Menurut pihak Tempo, Ali Akbar adalah sosok yang selalu direkomendasikan pihak Google untuk membawa materi tentang digital. Itu menandakan beliau punya rekam jejak yang baik di mata Google.

Bagi saya, Ali Akbar orangnya menyenangkan. Dia jauh dari kesan serius. Dia tampil seperti anak muda kuliahan yang memakai hoody dan topi. Dari sisi bisnis, dia orang yang bisa memaksimalkan Google untuk meraup miliaran rupiah. Dia pun tak pelit ilmu. Dia senang berbagi ilmu.

Hari itu, dia bercerita tentang seorang kawannya yang curhat karena tidak punya pekerjaan. Kawannya adalah seorang akuntan, lulusan UI. Ali bertanya apa keahlian yang hendak dijual kawannya. Rupanya kawan itu tidak tahu apa keahliannya yang bisa mendatangkan duit banyak.

Kawannya menjawab hal lain.

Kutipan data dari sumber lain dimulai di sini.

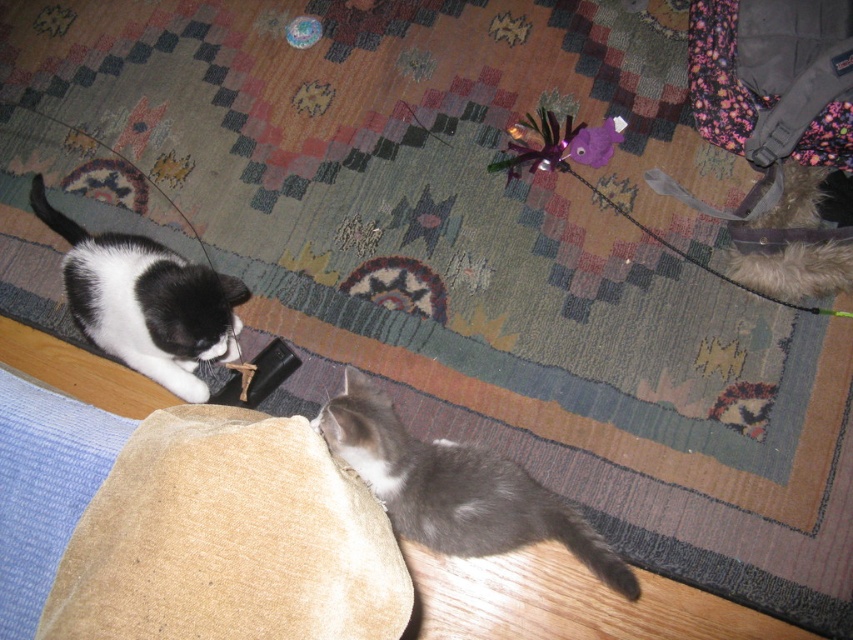
Can you confirm if gray fluffy cat at lower right is thinner than black matte fur cat at left?

In fact, gray fluffy cat at lower right might be wider than black matte fur cat at left.

Can you confirm if gray fluffy cat at lower right is positioned above black matte fur cat at left?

Katanya, rumah tangganya baru saja dilanda prahara. Beruntung dia bisa menyelamatkan pernikahannya. Tak lama berpikir, Ali Akbar mengusulkan supaya kawannya itu jadi Konsultan Pernikahan. Hah? Apa profesi itu memang ada?

Ali Akbar mulai merancang strategi. Dia mengusulkan agar kawannya membuat website yang menerangkan dirinya sebagai Konsultan Pernikahan. 

Ali Akbar tahu persis bahwa orang-orang, khususnya yang tinggal di kota, selalu bertanya pada Google terkait semua hal. Jika mau jalan-jalan, maka mereka mengecek lokasi jalan-jalan favorit di Google. Demikian pula dalam hal makan, tugas-tugas, bahkan mencari teman kencan. Orang-orang sangat percaya pada rekomendasi Google.

Ali Akbar menyuruh temannya untuk menggunakan fasilitas Google Adwords. Anda bisa mengapling tempat di mesin pencari Google untuk produk Anda. Memang, fasilitas itu berbayar, tapi hasilnya menakjubkan. Siapa pun yang mengetik di Google kata “Konsultan Pernikahan” dan “Konsultan Perkawinan”, maka pasti akan menemukan nama temannya di semua halaman pertama Google, lengkap dengan nomor teleponnya.

Bagi saya, strategi ini ibarat nelayan yang memasang bubu di sungai, setelah itu sesekali mengeceknya. Anda pun bisa melakukannya. Anda bisa kapling kata “orang ganteng” di Google sehingga semua pencarian mengenai orang ganteng akan merekomendasikan nama Anda. 

Jika Anda caleg di Kota Baubau, bisa saja bayar Google sehingga ketika siapa pun mencari kata “caleg hebat di Baubau”, maka Google akan merekomendasikan nama Anda (upss... ini bocoran strategi)

Nah, balik ke teman Ali Akbar. Belum lama setelah “bubu” itu dipasang, temannya mulai kebanjiran telepon dari banyak orang. Rupanya, ada banyak orang yang punya masalah pernikahan sehingga butuh konsultasi.

Biarpun bukan psikolog, teman Ali Akbar mulai kebanjiran klien. Pelan-pelan dia belajar bagaimana menghadapi klien. Dia pun laris diundang televisi sebagai konsultan pernikahan. Di website konsultan pernikahan, dia rajin menulis tips bagaimana mempertahankan pernikahan. Beberapa buku dihasilkannya. Bahkan profilnya sering masuk majalah. Kalau Anda tak percaya, coba searching nama Indra Noveldy. Dialah teman Ali Akbar.

Saya sengaja menulis tentang Ali Akbar dan temannya sebab melihat beranda media sosial tiba-tiba saja dipenuhi banyak “konsultan pernikahan” dadakan. Seorang mantan pejabat publik baru saja keluar tahanan, kemudian hendak menikah lagi. Publik terbagi dua, apakah mendukung mantan atau mendukung yang baru.

Melihat analisis yang keren-keren, seolah paham benar problem rumah tangga orang lain, saya berpikir kenapa tidak sekalian buka jasa konsultan pernikahan. Setidak-tidaknya kebiasaan membahas pernikahan bisa mendatangkan rejeki bagi Anda. 

Itu lebih baik dari sibuk bergunjing untuk membahas rumah tangga orang lain, setelah itu sibuk nyari informasi tentang tes CPNS. Setiap pernikahan selalu punya dinamika. Tak perlu kita memvonis orang lain. Cukuplah mendengarkan, memberi masukan jika diminta, serta berharap hal baik akan terjadi.

Kesimpulannya, ada orang yang bisa meraup untung dari berbagai isu, tapi ada juga yang hanya menghasilkan "sampah" di media sosial.